> **Given passage**
Mike Christie Oct. 6, 2021, 4:31 a.m. UTC

This fixes a regression added with:

commit f0f82e2476f6 ("scsi: core: Fix capacity set to zero after
offlinining device")

The problem is that after iSCSI recovery, iscsid will call into the kernel
to set the dev's state to running, and with that patch we now call
scsi_rescan_device with the state_mutex held. If the scsi error handler
thread is just starting to test the device in scsi_send_eh_cmnd then it's
going to try to grab the state_mutex.

We are then stuck, because when scsi_rescan_device tries to send its IO
scsi_queue_rq calls -> scsi_host_queue_ready -> scsi_host_in_recovery
will return true (the host state is still in recovery) and IO will just be
requeued. scsi_send_eh_cmnd will then never be able to grab the
state_mutex to finish error handling.

This just moves the scsi_rescan_device call to after we drop the
state_mutex.

Fixes: f0f82e2476f6 ("scsi: core: Fix capacity set to zero after
offlinining device")
Signed-off-by: Mike Christie <michael.christie@oracle.com>
---
 drivers/scsi/scsi_sysfs.c | 6 +++++-
 1 file changed, 5 insertions(+), 1 deletion(-)

Comments

Mike Christie Oct. 6, 2021, 4:45 a.m. UTC | #1

Cc'ing lee.

On 10/5/21 11:31 PM, Mike Christie wrote:
> This fixes a regression added with:
> 
> commit f0f82e2476f6 ("scsi: core: Fix capacity set to zero after
> offlinining device")
> 
> The problem is that after iSCSI recovery, iscsid will call into the kernel
> to set the dev's state to running, and with that patch we now call
> scsi_rescan_device with the state_mutex held. If the scsi error handler
> thread is just starting to test the device in scsi_send_eh_cmnd then it's
> going to try to grab the state_mutex.
> 
> We are then stuck, because when scsi_rescan_device tries to send its IO
> scsi_queue_rq calls -> scsi_host_queue_ready -> scsi_host_in_recovery
> will return true (the host state is still in recovery) and IO will just be
> requeued. scsi_send_eh_cmnd will then never be able to grab the
> state_mutex to finish error handling.
> 
> This just moves the scsi_rescan_device call to after we drop the
> state_mutex.

> **Task item**
Extract the part of the patch message from "Signed-off-by: Mike Christie" to "Cc'ing lee.", word for word. The entries that come next stand apart from the patch message and are separate material.

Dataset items
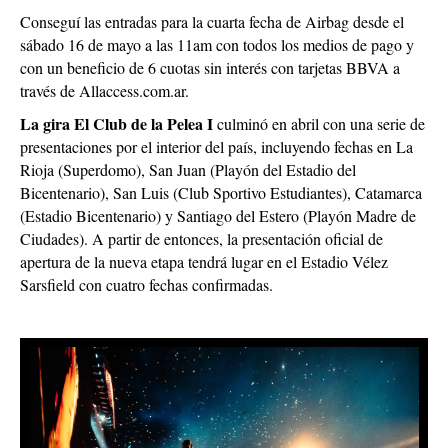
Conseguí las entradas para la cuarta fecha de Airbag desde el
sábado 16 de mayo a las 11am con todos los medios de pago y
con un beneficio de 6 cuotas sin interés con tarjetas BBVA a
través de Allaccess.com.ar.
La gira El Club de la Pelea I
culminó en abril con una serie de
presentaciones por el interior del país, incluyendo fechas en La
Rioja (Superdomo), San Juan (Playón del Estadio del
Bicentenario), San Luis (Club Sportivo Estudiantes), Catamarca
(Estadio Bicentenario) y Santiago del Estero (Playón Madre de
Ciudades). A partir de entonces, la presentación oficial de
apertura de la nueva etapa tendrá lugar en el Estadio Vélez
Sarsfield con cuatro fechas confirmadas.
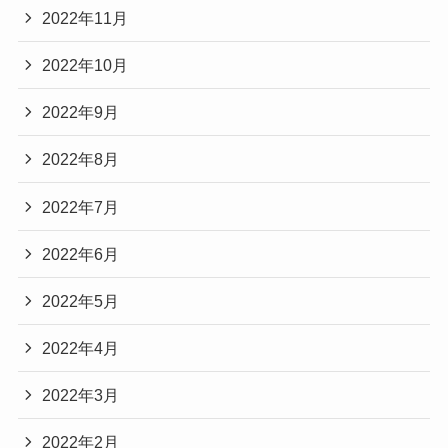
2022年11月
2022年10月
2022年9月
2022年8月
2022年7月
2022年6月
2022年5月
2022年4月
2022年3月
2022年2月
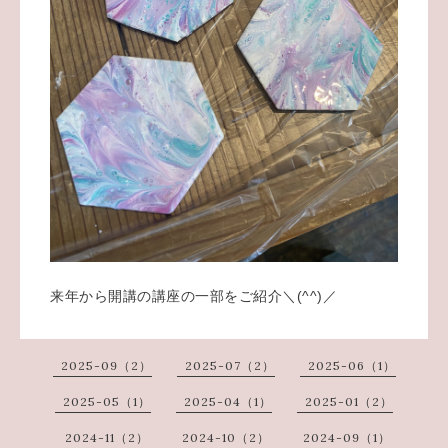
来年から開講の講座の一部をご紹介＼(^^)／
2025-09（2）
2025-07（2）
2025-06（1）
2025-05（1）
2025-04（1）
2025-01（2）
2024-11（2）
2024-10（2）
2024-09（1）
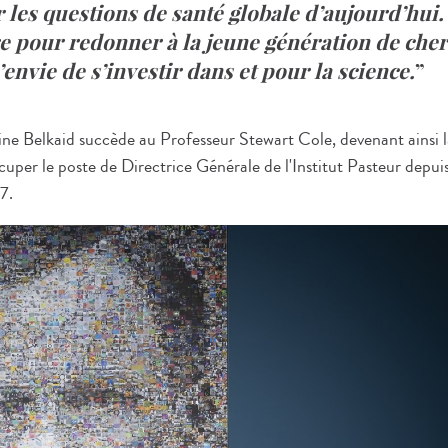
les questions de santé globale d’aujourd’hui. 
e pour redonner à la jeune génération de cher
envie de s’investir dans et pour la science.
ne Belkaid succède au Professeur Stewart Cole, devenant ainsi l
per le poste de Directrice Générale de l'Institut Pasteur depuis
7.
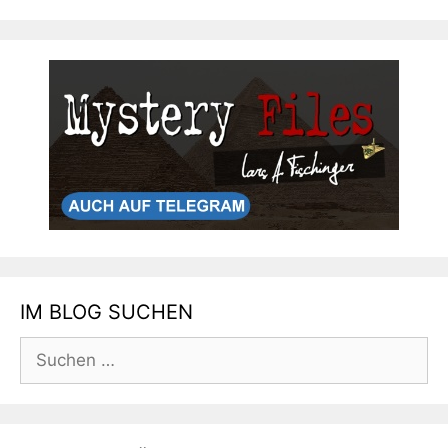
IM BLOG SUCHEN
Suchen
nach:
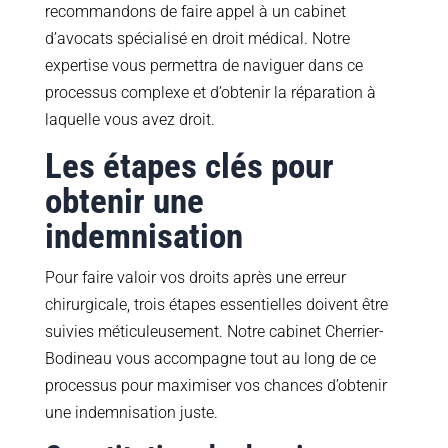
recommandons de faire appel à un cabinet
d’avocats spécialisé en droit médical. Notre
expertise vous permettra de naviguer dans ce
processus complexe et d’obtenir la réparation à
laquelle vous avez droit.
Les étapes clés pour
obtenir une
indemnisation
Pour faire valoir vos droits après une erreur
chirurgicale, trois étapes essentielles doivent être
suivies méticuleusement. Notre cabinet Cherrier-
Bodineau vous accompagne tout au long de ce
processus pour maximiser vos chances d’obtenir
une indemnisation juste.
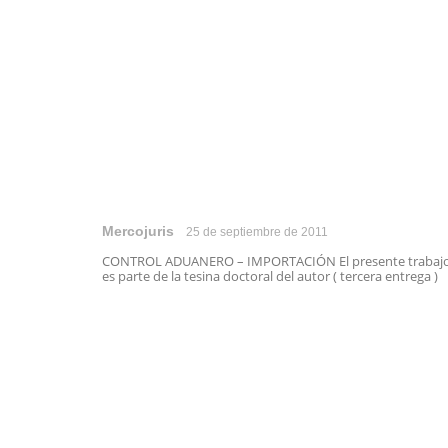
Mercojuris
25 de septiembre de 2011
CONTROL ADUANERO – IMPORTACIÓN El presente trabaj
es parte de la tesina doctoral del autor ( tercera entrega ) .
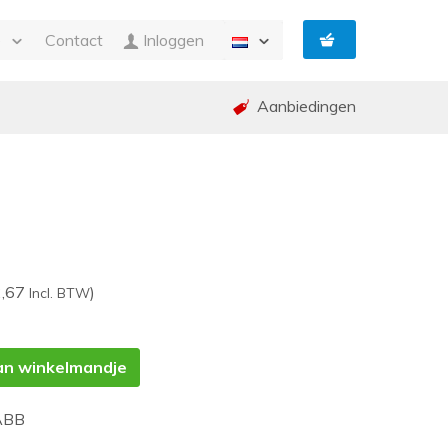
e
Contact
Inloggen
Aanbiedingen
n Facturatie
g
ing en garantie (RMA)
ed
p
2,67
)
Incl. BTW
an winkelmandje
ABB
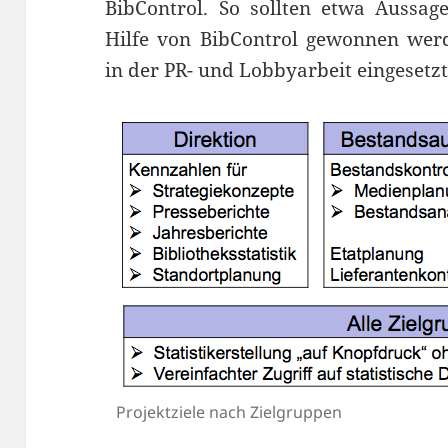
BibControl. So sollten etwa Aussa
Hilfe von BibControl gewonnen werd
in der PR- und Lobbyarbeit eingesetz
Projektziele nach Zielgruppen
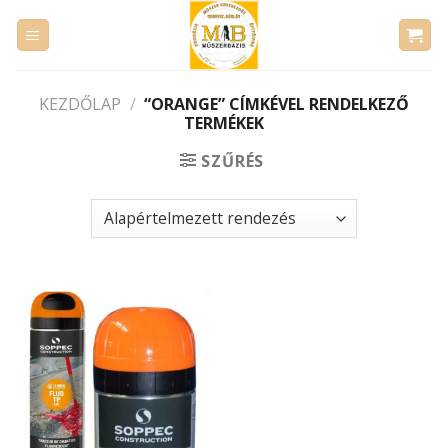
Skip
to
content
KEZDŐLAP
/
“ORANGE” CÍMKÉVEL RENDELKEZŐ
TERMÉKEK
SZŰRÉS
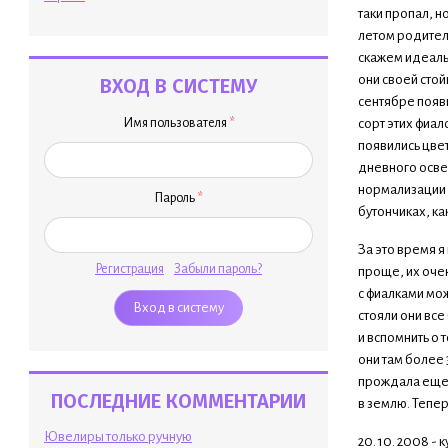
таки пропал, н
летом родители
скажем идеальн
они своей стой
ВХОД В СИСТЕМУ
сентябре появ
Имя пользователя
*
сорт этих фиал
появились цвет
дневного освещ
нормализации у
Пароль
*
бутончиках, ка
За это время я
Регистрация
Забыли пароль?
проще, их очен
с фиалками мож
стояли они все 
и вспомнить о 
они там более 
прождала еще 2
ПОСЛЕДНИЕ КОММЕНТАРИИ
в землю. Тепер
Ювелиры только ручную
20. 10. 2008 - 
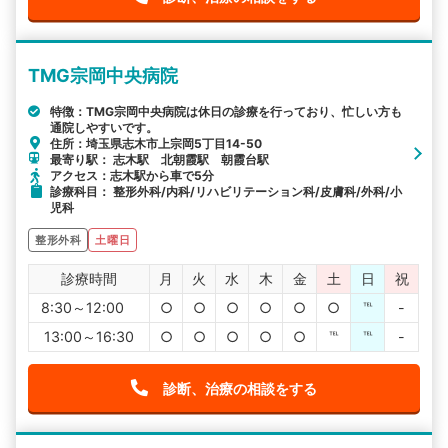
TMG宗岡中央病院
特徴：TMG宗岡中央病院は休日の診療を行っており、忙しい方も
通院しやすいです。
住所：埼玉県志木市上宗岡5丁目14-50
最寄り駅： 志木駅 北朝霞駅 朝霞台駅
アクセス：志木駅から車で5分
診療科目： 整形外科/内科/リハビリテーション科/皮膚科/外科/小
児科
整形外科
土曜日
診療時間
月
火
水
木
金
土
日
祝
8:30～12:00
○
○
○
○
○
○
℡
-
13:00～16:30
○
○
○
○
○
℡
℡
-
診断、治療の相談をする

==

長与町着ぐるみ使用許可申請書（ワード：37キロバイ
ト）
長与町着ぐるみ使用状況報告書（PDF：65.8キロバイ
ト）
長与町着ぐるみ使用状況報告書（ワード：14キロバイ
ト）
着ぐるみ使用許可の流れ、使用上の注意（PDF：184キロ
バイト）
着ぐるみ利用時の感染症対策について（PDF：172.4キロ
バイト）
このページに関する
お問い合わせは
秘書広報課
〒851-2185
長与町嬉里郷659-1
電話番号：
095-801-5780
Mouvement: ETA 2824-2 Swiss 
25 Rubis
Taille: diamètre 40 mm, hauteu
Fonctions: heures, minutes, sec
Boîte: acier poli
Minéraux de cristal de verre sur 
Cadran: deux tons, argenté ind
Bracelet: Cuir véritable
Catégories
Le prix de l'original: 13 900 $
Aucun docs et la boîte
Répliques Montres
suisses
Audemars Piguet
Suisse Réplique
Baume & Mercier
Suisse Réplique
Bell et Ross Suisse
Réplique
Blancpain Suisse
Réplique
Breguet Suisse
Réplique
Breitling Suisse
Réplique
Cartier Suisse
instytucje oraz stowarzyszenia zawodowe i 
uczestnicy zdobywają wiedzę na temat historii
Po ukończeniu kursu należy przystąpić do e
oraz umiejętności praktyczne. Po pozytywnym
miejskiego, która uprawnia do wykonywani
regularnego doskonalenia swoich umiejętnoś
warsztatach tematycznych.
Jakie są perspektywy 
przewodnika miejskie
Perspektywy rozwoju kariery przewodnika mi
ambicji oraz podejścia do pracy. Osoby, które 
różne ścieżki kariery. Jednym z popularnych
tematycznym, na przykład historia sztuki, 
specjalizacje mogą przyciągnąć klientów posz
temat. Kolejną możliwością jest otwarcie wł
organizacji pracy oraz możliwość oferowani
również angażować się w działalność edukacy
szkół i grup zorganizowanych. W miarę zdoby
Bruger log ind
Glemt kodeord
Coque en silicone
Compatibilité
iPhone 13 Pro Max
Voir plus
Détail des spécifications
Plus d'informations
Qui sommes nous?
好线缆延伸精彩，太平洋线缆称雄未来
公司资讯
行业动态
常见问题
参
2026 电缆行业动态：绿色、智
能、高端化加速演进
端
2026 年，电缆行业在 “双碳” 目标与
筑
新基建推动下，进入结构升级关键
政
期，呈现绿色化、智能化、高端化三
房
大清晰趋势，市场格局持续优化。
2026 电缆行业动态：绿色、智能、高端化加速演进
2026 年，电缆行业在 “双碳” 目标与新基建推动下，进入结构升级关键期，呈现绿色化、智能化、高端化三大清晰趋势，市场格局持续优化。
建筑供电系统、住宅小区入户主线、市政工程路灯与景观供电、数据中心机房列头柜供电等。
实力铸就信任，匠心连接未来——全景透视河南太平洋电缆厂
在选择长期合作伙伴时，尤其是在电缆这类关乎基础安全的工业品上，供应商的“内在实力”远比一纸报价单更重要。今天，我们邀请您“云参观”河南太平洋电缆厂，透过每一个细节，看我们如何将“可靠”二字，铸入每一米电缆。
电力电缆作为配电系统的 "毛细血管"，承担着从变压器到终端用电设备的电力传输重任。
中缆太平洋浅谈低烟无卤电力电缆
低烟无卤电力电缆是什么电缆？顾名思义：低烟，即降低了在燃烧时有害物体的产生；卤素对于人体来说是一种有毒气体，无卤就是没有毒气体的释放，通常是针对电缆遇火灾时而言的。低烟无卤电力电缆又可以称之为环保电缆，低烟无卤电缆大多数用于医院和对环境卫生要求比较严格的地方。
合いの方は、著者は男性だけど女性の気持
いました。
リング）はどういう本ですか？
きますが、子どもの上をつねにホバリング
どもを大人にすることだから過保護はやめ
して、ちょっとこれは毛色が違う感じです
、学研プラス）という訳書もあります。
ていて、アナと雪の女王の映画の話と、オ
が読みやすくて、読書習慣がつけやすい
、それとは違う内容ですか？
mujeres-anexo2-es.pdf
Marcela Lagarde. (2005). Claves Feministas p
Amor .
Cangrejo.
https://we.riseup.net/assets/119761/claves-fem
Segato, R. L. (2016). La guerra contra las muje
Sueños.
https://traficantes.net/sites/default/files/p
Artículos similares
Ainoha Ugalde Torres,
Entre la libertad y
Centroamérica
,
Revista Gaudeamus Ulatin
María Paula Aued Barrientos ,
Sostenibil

...

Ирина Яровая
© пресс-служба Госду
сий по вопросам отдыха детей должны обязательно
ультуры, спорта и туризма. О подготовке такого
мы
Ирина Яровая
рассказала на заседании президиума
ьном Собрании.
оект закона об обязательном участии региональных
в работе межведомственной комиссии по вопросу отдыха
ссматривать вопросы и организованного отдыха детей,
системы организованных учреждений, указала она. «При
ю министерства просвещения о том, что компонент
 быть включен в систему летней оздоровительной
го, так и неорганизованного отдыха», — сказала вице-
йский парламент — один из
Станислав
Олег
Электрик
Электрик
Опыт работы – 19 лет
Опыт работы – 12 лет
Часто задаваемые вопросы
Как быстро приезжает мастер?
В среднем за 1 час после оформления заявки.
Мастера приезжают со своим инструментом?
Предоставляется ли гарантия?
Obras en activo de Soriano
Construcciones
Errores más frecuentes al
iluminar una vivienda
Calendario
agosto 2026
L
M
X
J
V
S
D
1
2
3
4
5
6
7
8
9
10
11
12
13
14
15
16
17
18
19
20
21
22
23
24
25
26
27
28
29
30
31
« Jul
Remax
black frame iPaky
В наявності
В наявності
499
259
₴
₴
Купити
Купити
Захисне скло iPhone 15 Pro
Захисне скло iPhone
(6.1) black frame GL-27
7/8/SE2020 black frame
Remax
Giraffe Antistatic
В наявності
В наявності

> **Response below**
Signed-off-by: Mike Christie <michael.christie@oracle.com>
---
 drivers/scsi/scsi_sysfs.c | 6 +++++-
 1 file changed, 5 insertions(+), 1 deletion(-)

Comments

Mike Christie Oct. 6, 2021, 4:45 a.m. UTC | #1

Cc'ing lee.